• BRIEF: Look through the listing below, find every line with the string "pixels", and copy it.

===== DATASET CONTENT =====

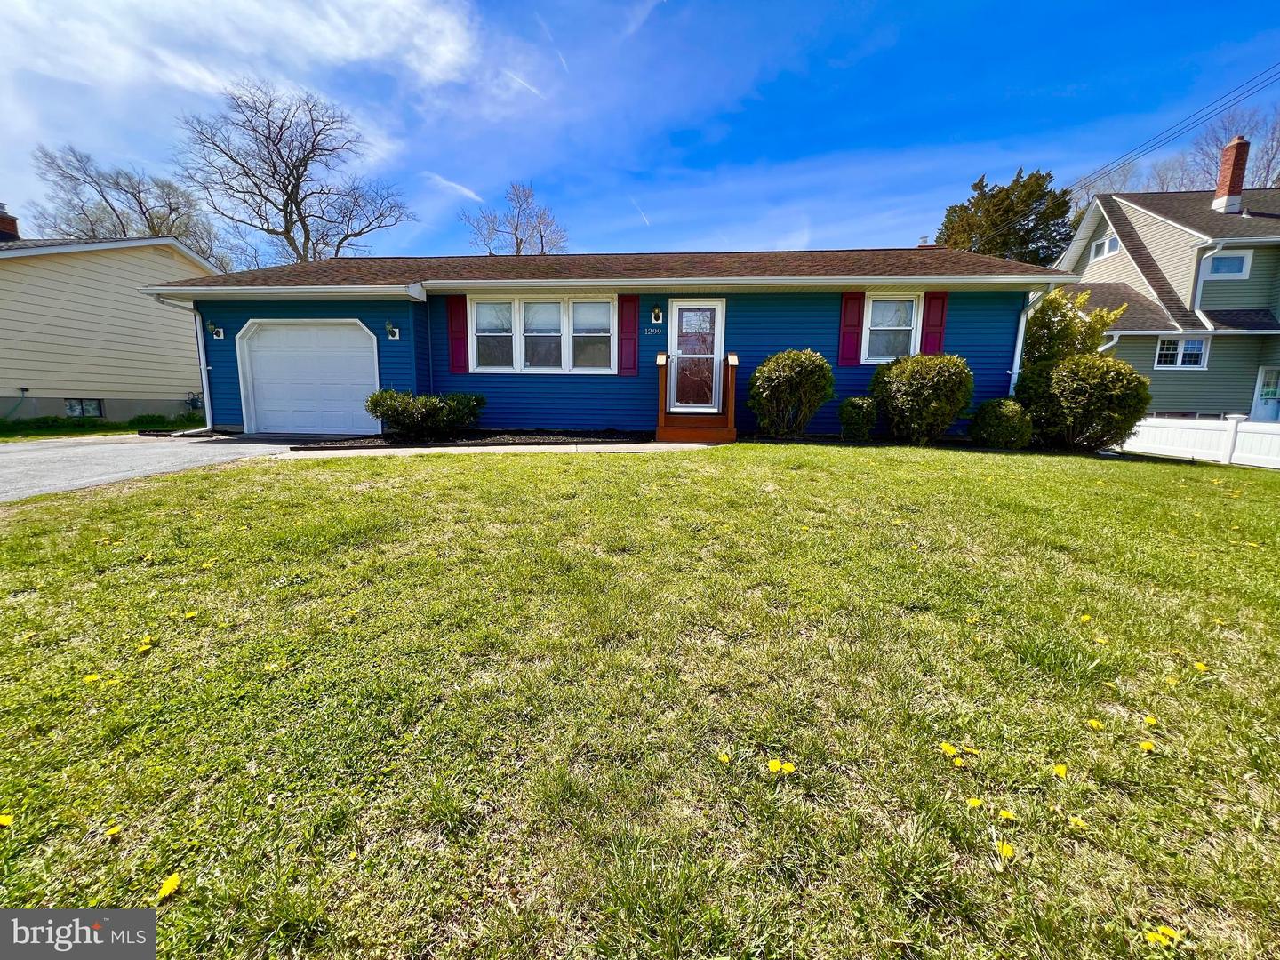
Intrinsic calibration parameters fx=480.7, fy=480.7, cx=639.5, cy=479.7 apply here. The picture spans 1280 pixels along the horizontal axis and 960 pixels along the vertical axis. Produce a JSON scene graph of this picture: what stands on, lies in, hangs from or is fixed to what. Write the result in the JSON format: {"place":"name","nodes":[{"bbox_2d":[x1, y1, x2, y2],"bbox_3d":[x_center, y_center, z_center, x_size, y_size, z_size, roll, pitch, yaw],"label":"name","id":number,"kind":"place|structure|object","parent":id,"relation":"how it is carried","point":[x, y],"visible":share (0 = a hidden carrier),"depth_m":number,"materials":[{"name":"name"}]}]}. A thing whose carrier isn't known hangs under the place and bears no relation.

=====
===== DATASET CONTENT =====

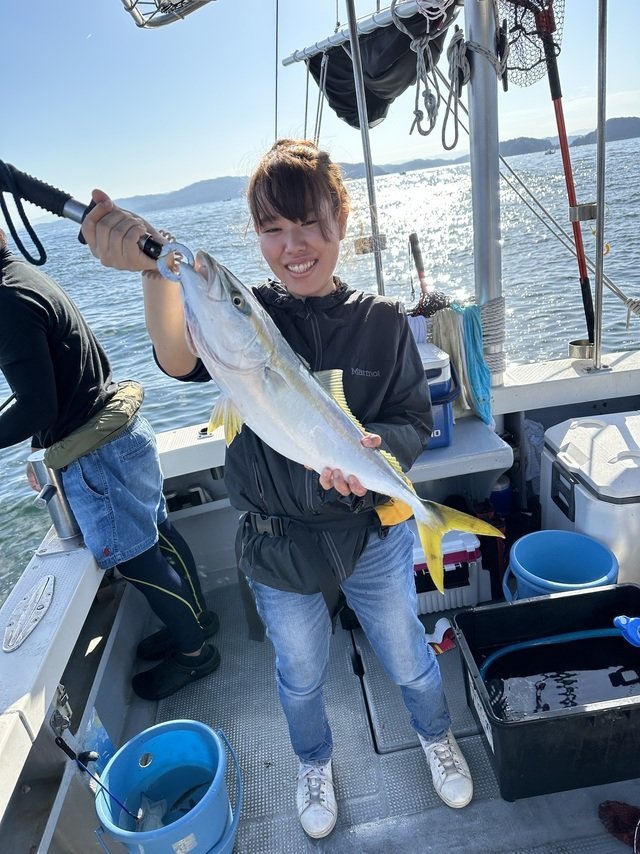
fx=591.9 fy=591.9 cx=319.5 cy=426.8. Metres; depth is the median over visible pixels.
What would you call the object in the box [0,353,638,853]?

=====

• OUTPUT OF THE TASK:
Intrinsic calibration parameters fx=480.7, fy=480.7, cx=639.5, cy=479.7 apply here. The picture spans 1280 pixels along the horizontal axis and 960 pixels along the vertical axis. Produce a JSON scene graph of this picture: what stands on, lies in, hangs from or is fixed to what. Write the result in the JSON format: {"place":"name","nodes":[{"bbox_2d":[x1, y1, x2, y2],"bbox_3d":[x_center, y_center, z_center, x_size, y_size, z_size, roll, pitch, yaw],"label":"name","id":number,"kind":"place|structure|object","parent":id,"relation":"how it is carried","point":[x, y],"visible":share (0 = a hidden carrier),"depth_m":number,"materials":[{"name":"name"}]}]}. A thing whose carrier isn't known hangs under the place and bears no relation.
fx=591.9 fy=591.9 cx=319.5 cy=426.8. Metres; depth is the median over visible pixels.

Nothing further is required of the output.